Projet d'attentat d'un groupe néonazi déjoué : "D'anciens dirigeants du Front national ont, parfois, créé des groupuscules", analyse un spécialiste
Cinq personnes ont été interpellées ce mardi, soupçonnées d'avoir voulu organiser notamment un projet d'attentat contre une loge maçonnique.
Erwan Lecoeur, sociologue et politologue, spécialiste de l'extrême droite, auteur, notamment, du Dictionnaire de l'extrême droite, chez Larousse (2007), a expliqué vendredi 24 septembre sur franceinfo que les groupuscules d'extrême droite actifs sont en général "d'anciens dirigeants du Front national" qui "ont repris leur liberté". Un projet d'attentat d'un groupe néonazi vient d'être déjoué. Cinq personnes ont été interpellées mardi. Elles sont soupçonnées d'avoir voulu organiser notamment un projet d'attentat contre une loge maçonnique en mai dernier.
franceinfo : Qui est ce groupuscule "Honneur et nation" ?
Erwan Lecoeur : Il s'agit de quelques dizaines ou quelques centaines de personnes. Il est relativement récent. On le connaît sur internet particulièrement. C'est le cas de beaucoup de ces groupuscules d'extrême droite. En l'occurrence, c'est un groupuscule clairement néonazi qui a des références qui sont très claires. D'abord, l'hitlérisme, le salut nazi, de nombreuses autres choses qui incarnent cette mouvance. Il y a toujours eu des groupuscules de ce type. Celui-ci est une déviance, un reste, d'une ancienne division nationaliste révolutionnaire. Le mot a un sens puisque nationaliste révolutionnaire, c'est vraiment les branches les plus dures de l'extrême droite, qui compte énormément de branches et énormément de sous-factions, de tendances, de gens très divers les uns des autres. L'extrême droite est très diverse. Et depuis que le Front national, Rassemblement national désormais, est devenu plus "respectable", ces gens ont repris pour une partie d'entre eux, leur liberté. C'est le cas par exemple d'anciens dirigeants du Front national qui ont parfois créé des groupuscules de ce type. Celui-ci en est un avec quelques anciens responsables locaux du Front national, en Corrèze notamment.
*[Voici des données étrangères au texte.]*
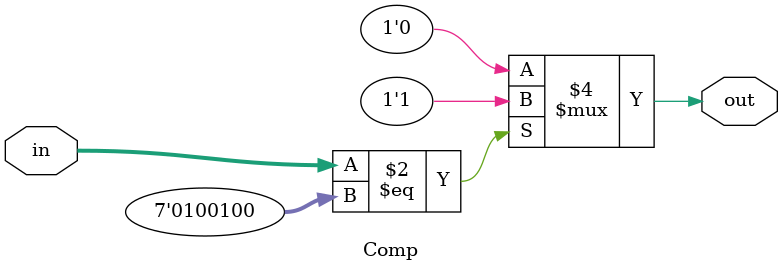
<source format=v>
module Comp(out,in);
input [6:0]in;
output reg out;

always @ (in)
begin
if(in == 7'b0100100)
out <= 1'b1;
else 
out <= 1'b0;
end
endmodule 
</source>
Ce sont des gens qui, en général, sont parfois des anciens policiers, d’anciens gendarmes ou d’anciens militaires qui sont souvent plutôt actifs sur internet et parfois passent à l'acte.
Que représente en France cette menace de l'extrême droite ?
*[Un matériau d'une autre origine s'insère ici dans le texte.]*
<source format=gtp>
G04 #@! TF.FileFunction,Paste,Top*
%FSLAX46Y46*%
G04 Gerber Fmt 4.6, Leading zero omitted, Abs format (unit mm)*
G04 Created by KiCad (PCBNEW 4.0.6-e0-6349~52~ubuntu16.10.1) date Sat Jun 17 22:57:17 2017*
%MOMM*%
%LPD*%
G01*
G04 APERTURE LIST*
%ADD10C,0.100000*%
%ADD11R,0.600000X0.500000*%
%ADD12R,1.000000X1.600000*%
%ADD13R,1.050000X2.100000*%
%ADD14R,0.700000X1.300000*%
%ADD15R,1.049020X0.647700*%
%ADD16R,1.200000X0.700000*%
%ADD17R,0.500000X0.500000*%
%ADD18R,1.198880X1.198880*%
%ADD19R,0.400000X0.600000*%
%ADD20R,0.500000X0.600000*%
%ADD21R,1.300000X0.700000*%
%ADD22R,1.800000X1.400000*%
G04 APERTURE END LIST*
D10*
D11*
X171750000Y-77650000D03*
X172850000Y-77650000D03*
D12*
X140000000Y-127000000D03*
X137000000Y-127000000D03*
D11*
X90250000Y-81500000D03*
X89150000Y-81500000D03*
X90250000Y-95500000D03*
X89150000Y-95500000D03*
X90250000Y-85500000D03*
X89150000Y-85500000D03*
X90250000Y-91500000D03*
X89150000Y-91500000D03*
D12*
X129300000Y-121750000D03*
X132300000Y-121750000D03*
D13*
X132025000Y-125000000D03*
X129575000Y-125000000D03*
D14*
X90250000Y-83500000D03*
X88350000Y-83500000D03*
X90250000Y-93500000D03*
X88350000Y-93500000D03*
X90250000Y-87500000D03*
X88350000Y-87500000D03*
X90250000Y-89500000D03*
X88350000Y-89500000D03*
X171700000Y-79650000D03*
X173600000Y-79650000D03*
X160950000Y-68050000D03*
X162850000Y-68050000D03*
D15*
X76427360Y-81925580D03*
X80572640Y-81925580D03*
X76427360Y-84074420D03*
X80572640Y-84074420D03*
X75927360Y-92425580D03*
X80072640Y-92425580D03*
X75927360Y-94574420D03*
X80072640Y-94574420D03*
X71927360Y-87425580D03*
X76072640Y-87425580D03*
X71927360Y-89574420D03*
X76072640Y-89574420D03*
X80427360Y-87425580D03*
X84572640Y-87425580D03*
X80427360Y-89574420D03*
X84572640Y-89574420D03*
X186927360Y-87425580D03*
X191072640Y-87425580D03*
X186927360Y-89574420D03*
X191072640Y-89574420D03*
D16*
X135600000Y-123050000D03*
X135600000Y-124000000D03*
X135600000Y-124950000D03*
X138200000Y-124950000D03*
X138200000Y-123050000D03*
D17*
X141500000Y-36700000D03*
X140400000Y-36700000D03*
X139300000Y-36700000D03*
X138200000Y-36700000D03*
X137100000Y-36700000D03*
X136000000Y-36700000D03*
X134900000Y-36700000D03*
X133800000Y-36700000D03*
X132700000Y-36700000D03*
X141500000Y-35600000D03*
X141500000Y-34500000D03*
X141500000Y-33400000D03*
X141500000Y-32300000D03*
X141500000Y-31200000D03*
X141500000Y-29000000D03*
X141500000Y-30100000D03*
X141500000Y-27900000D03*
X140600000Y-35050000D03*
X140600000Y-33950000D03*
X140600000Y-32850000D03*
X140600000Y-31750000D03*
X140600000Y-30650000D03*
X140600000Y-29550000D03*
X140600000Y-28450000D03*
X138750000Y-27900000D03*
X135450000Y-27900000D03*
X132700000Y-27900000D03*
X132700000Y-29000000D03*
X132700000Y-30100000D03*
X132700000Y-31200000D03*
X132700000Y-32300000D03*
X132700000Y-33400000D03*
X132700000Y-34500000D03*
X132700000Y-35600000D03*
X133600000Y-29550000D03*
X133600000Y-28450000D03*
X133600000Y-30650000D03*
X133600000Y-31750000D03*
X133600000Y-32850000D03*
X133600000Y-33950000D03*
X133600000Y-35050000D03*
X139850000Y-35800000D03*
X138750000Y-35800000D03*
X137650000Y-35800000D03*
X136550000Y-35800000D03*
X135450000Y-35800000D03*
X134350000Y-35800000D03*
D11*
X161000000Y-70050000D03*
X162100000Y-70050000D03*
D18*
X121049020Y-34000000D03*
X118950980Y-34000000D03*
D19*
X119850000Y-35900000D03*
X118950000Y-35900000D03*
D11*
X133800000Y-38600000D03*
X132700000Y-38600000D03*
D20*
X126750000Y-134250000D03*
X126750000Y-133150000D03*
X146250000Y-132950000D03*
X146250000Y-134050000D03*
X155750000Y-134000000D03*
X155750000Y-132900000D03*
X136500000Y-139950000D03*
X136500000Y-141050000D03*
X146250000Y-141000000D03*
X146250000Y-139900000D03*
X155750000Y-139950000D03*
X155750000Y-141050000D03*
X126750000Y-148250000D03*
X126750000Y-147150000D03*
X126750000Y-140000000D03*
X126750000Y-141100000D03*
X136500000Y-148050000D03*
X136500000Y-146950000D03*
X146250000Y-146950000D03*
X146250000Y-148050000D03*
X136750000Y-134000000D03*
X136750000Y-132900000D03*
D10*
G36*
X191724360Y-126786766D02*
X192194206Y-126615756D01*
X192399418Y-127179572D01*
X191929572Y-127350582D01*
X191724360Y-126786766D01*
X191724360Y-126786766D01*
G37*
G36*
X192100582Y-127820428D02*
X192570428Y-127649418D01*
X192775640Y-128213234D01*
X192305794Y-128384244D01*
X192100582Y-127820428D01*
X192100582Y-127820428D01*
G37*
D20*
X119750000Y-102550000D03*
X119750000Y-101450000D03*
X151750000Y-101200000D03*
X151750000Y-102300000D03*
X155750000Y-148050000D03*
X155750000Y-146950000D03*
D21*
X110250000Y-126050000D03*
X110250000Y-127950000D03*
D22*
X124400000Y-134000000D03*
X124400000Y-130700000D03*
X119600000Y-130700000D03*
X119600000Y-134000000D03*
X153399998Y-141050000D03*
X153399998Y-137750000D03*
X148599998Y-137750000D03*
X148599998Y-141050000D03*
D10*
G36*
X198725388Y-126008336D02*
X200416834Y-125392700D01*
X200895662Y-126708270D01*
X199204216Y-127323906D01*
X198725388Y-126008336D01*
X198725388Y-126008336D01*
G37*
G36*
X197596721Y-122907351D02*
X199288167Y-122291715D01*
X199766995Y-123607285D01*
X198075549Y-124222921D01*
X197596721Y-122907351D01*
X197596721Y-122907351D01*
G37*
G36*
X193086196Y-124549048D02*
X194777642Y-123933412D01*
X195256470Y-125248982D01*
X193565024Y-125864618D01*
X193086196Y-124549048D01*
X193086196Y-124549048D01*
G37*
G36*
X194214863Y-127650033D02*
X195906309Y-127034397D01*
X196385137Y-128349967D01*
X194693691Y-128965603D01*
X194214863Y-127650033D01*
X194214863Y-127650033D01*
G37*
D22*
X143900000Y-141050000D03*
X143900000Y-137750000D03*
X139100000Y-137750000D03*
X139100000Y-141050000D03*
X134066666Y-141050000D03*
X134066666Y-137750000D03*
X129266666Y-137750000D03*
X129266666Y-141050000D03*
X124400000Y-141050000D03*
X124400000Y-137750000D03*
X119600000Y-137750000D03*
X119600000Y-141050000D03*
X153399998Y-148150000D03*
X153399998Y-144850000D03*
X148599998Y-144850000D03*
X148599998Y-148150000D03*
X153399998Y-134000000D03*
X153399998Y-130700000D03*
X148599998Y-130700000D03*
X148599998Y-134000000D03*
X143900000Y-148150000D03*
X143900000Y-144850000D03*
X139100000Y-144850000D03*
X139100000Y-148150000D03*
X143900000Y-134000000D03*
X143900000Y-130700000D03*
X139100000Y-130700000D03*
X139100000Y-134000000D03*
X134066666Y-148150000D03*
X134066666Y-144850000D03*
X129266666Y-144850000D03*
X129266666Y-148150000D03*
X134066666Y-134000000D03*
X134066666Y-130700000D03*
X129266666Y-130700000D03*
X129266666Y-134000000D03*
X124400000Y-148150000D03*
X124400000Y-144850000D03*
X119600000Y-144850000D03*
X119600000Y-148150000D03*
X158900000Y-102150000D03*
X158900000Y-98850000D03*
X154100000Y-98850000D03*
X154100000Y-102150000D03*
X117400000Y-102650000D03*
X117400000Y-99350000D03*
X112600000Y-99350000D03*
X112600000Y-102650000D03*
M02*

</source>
Cela représente des dizaines et des dizaines de groupuscules différents, à chaque fois quelques centaines de personnes tout au plus. Les plus connues, Génération identitaire par exemple, rassemble jusqu'à quelques centaines de personnes. Par contre, il y a une dangerosité non négligeable, un peu comme dans les autres formes de terrorisme, dans le fait que certains, à deux, trois ou quatre personnes, peuvent à un moment avoir l'envie de passer à l'acte pour marquer de leur empreinte quelque chose. Cette dangerosité-là, elle est plutôt en fonction du climat social et surtout de l'ambiance qu'ils trouvent sur internet, qui est devenu vraiment le lieu de formation, d'information de ces groupuscules. Depuis quelques années, l'ambiance sur Internet donne beaucoup de place à ces gens-là, comme aux États-Unis ou ailleurs dans le monde. Au moment des attentats, par exemple du Bataclan notamment, il y avait une recrudescence d'activité dans tous ces milieux, sur le mode d'une guerre civile larvée qu'il fallait mettre à jour. Ces gens-là, estiment qu'une guerre civile est déjà en cours et qu'il faudrait la mettre à jour par des actions. Et c'est là qu'il y a éventuellement, bien entendu, danger.
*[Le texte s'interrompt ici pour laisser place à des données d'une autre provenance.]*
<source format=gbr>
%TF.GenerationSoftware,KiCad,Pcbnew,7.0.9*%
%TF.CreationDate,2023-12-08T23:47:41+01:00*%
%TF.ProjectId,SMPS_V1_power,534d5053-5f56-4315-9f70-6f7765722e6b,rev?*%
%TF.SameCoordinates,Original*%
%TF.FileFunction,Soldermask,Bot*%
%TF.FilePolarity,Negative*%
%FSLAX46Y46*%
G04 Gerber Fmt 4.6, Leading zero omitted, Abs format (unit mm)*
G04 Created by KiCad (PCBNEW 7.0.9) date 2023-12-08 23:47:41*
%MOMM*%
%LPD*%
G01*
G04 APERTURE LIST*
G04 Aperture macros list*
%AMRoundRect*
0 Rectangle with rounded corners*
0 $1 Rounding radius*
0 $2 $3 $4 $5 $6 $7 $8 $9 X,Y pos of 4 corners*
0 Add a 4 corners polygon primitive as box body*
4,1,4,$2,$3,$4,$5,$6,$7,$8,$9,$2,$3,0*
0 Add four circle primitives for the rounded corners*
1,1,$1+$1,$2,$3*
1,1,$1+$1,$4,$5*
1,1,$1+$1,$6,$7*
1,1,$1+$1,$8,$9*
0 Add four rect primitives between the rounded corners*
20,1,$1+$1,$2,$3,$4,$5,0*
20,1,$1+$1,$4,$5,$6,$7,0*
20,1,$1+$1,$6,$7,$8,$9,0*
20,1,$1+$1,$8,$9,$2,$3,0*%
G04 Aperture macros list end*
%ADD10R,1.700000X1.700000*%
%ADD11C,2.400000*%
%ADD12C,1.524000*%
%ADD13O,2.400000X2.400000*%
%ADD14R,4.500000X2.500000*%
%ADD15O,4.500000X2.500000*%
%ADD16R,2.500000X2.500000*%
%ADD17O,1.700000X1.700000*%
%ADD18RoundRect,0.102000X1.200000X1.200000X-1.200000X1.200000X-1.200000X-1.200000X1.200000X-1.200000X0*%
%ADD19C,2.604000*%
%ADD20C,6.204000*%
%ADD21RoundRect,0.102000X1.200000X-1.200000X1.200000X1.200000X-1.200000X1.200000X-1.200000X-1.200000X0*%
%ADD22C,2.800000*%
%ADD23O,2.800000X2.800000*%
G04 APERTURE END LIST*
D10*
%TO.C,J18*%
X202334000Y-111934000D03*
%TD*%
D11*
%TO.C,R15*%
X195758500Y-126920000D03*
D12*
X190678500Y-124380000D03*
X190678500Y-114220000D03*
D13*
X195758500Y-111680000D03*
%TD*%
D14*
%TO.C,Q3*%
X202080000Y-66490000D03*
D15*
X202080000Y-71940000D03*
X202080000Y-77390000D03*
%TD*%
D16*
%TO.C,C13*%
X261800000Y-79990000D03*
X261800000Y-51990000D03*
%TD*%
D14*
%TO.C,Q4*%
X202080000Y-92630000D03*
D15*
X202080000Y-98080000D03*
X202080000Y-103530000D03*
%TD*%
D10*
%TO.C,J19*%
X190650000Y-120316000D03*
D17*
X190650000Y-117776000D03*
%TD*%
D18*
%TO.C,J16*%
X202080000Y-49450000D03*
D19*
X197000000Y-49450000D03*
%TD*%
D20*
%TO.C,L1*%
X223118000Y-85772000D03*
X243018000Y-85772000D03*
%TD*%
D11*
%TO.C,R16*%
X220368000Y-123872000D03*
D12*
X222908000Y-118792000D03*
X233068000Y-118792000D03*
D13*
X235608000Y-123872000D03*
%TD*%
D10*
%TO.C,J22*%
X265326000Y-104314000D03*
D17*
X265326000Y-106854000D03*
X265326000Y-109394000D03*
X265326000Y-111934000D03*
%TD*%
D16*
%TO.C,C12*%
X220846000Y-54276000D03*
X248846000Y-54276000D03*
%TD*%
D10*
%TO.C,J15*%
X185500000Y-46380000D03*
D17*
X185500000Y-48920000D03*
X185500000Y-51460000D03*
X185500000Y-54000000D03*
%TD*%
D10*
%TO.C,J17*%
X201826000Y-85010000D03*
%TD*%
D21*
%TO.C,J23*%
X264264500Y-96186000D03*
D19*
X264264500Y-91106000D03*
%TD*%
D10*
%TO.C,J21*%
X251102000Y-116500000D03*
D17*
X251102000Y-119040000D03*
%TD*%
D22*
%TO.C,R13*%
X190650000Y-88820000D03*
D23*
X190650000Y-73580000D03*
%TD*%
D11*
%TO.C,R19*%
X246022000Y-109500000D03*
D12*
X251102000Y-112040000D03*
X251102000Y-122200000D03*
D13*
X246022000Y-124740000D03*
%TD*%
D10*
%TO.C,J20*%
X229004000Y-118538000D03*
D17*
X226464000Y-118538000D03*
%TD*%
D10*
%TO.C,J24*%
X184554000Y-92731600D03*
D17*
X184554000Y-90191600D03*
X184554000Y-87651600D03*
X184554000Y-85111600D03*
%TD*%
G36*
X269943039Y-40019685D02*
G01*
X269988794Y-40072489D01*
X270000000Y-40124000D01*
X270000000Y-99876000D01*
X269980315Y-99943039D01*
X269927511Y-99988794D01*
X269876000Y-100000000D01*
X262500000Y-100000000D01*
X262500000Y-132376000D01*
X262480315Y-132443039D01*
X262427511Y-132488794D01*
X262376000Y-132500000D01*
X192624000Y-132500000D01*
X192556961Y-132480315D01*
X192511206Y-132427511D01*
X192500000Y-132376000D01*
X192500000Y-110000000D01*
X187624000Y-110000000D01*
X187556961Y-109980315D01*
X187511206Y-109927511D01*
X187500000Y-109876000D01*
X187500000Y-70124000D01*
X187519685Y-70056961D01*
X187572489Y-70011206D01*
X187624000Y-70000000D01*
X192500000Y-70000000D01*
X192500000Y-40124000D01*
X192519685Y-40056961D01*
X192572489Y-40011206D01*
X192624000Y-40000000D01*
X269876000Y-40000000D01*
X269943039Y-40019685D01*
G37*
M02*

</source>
Cette menace est-elle prise au sérieux par les services du renseignement ?
Elle est prise très au sérieux depuis quelques des années. Elle a été pendant un temps mise sur le côté. Dans les années 80-90, l'extrême droite était suivie par le renseignement français. Et en tant que chercheur, on avait parfois des échanges avec des gens des services secrets et des services de renseignement. Dans les années 90 et 2000, il y a eu une baisse d'attention à l'égard de ces groupuscules qu'on considérait comme moins dangereux et cela a pu poser quelques problèmes parce qu'il y a eu perte de connaissance, perte de suivi de ces groupes. Et depuis quelques années, il y a à nouveau une reprise en main d'un certain nombre de services de renseignement. Il y a une longue histoire entre l'extrême droite française et les services de renseignement. Beaucoup de gens dans les services de renseignement sont également parfois d'extrême droite et inversement, il y a des renseignements qui venaient de gens qui étaient dans ces groupes.